(Stored records)
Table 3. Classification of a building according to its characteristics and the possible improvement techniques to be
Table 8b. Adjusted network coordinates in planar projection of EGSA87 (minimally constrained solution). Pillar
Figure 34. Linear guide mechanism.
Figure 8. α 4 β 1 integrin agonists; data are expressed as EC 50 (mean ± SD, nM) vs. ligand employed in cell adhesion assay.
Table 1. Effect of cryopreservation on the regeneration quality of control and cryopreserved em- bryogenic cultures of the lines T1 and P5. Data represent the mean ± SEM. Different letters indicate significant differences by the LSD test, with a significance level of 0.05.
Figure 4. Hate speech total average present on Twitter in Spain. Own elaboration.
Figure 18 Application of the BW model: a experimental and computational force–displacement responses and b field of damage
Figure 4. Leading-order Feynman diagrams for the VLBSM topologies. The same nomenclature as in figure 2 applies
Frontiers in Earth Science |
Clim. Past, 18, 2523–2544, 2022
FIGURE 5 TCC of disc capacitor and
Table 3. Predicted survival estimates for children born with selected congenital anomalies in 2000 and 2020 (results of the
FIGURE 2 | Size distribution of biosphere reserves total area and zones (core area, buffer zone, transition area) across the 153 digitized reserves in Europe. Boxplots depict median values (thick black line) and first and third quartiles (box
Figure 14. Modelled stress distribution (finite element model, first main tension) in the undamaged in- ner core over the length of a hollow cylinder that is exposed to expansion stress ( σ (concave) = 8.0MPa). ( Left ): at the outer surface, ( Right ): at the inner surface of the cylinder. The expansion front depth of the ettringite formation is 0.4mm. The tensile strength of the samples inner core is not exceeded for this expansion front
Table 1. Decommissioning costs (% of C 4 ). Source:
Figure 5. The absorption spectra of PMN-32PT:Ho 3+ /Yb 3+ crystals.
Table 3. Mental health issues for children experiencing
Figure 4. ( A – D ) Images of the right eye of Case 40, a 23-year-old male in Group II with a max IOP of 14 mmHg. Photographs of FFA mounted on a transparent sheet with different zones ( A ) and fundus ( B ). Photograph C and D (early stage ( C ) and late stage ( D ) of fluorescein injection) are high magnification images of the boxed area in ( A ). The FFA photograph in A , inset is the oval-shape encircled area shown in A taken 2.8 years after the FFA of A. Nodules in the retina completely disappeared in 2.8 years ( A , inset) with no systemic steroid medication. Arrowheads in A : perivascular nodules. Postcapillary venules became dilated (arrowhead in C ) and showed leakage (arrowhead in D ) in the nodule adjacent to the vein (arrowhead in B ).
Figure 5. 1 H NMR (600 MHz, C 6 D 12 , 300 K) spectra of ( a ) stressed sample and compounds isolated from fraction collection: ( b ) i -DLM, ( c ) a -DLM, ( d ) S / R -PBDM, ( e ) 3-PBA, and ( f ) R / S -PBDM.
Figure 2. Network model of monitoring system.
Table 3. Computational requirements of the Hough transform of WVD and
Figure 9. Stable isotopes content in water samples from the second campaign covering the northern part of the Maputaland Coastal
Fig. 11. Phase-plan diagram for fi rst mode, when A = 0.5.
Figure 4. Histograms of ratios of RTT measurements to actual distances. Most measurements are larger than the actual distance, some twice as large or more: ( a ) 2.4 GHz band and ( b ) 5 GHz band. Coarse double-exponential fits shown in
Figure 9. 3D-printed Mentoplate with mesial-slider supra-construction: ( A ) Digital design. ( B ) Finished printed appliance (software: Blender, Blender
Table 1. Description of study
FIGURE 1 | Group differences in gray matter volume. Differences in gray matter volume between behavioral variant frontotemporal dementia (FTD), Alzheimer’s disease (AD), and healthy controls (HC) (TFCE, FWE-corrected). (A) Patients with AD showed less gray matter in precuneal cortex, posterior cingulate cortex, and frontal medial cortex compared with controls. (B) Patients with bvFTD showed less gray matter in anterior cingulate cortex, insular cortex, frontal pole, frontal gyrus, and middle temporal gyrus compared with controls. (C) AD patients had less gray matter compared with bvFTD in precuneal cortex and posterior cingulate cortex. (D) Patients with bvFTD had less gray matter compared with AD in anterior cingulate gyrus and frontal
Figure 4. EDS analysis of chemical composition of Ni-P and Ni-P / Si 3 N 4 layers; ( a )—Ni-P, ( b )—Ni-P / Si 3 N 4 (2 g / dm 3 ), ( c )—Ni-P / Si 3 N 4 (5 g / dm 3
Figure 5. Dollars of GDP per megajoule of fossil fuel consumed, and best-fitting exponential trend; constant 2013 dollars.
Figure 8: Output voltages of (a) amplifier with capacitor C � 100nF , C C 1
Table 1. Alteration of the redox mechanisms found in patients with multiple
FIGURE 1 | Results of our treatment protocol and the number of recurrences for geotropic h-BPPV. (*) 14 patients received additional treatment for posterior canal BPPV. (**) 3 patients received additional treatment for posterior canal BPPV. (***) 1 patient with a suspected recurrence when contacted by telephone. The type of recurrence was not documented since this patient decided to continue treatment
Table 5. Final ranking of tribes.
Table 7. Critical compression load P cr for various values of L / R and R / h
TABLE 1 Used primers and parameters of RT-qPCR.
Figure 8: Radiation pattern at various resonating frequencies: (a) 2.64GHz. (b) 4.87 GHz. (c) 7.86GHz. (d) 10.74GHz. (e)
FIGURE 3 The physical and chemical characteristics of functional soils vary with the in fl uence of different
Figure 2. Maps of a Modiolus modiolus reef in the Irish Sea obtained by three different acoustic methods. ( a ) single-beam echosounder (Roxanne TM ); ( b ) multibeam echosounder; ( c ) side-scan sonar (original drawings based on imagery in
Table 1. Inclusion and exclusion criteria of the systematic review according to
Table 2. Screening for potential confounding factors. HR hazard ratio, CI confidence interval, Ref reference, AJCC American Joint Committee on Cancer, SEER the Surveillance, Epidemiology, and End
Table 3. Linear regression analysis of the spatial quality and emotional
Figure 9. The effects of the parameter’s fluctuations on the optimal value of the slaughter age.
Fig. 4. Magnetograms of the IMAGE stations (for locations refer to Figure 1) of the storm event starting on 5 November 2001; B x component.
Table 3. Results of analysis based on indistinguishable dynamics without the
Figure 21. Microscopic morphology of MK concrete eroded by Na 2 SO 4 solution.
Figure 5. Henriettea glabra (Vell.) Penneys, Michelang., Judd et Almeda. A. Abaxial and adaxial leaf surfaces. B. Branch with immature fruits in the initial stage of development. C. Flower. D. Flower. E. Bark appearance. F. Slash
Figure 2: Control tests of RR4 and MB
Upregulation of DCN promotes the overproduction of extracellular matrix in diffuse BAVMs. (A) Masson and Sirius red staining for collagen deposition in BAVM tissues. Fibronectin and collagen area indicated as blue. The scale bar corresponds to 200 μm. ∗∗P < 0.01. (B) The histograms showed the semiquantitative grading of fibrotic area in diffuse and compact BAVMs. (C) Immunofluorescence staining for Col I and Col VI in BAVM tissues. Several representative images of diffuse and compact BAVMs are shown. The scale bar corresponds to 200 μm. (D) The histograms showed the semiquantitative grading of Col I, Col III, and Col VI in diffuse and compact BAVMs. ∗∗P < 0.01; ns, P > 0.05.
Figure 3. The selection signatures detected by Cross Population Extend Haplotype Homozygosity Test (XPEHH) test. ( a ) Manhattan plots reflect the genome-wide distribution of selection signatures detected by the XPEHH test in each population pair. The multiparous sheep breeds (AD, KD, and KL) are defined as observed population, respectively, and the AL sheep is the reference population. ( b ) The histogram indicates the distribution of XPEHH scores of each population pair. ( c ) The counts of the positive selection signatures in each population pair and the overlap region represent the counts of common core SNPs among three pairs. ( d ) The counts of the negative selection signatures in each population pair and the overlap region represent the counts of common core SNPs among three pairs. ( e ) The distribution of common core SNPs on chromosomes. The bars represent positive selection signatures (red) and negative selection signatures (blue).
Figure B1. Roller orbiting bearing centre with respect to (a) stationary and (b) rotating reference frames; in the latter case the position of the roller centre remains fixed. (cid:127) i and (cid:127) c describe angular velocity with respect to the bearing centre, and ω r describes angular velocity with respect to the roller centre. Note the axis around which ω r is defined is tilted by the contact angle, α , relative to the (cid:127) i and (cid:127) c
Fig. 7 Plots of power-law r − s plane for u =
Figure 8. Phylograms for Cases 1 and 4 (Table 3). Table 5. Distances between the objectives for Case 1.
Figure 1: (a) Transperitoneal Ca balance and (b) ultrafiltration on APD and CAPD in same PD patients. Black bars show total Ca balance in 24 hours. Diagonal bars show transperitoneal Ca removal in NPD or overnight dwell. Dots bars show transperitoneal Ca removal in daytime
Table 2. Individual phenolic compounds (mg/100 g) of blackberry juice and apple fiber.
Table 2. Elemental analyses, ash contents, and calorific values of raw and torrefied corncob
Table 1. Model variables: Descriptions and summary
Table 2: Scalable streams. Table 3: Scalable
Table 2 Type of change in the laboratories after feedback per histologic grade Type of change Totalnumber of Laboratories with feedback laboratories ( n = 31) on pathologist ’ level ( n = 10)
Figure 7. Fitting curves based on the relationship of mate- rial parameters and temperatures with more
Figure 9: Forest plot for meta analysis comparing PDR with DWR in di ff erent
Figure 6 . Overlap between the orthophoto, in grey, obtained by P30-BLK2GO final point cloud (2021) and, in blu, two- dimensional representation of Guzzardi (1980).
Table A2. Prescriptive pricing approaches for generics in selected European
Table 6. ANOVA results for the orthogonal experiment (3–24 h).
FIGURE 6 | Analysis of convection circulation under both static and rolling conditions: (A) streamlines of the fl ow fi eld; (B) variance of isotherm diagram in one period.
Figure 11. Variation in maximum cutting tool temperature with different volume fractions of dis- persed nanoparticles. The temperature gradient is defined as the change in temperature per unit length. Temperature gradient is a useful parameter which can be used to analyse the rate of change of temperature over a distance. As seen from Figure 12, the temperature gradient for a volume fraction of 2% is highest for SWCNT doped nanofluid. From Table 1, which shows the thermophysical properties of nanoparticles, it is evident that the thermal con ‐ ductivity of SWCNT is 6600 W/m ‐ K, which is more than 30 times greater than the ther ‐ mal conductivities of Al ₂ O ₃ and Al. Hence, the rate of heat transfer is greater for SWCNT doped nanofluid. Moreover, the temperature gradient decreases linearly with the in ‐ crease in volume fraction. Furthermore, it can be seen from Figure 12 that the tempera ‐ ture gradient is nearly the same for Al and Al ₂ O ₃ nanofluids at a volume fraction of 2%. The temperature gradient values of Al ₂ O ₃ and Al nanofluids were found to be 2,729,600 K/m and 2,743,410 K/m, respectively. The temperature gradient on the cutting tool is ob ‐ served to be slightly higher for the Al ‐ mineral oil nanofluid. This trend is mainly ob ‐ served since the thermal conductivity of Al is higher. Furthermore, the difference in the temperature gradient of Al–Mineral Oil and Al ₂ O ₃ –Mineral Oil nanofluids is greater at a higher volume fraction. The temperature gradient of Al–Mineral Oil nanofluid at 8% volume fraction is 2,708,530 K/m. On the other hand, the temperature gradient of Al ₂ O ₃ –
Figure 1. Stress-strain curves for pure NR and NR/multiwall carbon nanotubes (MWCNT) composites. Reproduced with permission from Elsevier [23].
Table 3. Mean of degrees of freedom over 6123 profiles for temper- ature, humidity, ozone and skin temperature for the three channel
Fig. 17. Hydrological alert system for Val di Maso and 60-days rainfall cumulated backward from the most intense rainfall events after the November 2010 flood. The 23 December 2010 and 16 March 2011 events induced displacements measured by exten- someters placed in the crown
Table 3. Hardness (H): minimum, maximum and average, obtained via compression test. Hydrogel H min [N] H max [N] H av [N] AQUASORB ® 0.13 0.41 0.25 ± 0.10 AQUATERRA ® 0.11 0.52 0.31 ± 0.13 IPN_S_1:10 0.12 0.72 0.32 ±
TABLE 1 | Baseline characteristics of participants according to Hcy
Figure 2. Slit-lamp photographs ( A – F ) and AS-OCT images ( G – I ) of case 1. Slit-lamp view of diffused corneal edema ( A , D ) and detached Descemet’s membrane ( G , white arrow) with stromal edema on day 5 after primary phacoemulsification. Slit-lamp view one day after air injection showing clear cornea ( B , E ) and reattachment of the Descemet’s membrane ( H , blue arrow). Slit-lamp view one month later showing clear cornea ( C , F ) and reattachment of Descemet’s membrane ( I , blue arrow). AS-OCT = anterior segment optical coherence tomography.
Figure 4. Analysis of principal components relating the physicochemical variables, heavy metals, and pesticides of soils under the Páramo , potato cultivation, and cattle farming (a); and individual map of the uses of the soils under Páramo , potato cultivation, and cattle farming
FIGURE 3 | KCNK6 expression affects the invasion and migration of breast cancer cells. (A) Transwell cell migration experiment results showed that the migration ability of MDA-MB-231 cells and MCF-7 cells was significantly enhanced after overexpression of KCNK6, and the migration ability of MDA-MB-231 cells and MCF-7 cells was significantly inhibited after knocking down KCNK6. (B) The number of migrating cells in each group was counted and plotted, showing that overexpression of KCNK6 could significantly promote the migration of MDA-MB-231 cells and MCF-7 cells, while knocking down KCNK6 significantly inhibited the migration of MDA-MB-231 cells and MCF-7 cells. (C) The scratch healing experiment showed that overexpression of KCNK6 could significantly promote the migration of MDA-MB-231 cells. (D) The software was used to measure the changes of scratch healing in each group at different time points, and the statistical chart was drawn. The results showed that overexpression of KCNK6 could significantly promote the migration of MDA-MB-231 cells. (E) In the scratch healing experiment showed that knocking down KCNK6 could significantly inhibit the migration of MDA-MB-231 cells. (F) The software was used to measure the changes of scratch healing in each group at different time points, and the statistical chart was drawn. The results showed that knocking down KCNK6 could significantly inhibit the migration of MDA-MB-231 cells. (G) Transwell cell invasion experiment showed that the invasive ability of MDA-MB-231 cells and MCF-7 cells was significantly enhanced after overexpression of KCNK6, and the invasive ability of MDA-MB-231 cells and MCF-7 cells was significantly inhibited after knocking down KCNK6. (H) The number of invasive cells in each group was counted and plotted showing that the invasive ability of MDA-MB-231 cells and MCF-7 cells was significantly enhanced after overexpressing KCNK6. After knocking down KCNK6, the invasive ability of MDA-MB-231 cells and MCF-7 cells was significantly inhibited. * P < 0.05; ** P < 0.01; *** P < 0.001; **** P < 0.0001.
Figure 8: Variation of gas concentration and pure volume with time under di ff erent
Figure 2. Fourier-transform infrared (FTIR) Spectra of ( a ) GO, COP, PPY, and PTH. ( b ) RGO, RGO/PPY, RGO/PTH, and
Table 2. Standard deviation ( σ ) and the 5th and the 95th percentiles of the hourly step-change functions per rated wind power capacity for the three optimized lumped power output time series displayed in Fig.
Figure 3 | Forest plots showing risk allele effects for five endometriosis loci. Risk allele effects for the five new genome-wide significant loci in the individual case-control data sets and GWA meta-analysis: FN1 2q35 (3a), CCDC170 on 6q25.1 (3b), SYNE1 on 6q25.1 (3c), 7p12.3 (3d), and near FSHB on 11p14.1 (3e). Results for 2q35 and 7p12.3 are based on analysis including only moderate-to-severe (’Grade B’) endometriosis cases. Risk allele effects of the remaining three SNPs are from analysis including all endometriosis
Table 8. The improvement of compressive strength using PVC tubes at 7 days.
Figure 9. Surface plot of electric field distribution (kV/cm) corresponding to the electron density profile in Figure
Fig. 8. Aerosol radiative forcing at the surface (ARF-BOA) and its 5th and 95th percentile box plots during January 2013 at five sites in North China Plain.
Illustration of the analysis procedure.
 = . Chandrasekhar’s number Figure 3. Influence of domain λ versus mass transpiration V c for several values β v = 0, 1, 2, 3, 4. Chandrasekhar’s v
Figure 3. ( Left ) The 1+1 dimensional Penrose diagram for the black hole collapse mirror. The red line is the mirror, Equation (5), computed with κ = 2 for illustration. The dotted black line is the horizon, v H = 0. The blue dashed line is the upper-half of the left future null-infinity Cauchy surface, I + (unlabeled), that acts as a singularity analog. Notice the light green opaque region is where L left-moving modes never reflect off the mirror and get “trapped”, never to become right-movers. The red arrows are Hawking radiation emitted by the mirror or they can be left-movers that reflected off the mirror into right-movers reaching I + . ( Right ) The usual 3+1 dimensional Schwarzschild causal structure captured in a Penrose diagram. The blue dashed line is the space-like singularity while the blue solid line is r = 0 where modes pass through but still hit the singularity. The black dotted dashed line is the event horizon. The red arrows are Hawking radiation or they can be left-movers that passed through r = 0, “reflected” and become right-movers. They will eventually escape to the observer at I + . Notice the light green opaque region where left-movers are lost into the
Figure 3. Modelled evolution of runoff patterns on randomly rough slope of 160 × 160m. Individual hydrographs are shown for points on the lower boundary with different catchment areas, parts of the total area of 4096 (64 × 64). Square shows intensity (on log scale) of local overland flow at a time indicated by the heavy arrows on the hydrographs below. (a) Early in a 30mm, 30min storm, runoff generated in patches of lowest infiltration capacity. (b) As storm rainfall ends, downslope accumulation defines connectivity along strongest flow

## TASK GOAL
For the lines above, output exactly those from the line containing "Figure 4. Leading-order" through the line containing "FIGURE 5 TCC of disc capacitor and", and skip the others.

## COMPLETED TASK
Figure 4. Leading-order Feynman diagrams for the VLBSM topologies. The same nomenclature as in figure 2 applies
Frontiers in Earth Science |
Clim. Past, 18, 2523–2544, 2022
FIGURE 5 TCC of disc capacitor and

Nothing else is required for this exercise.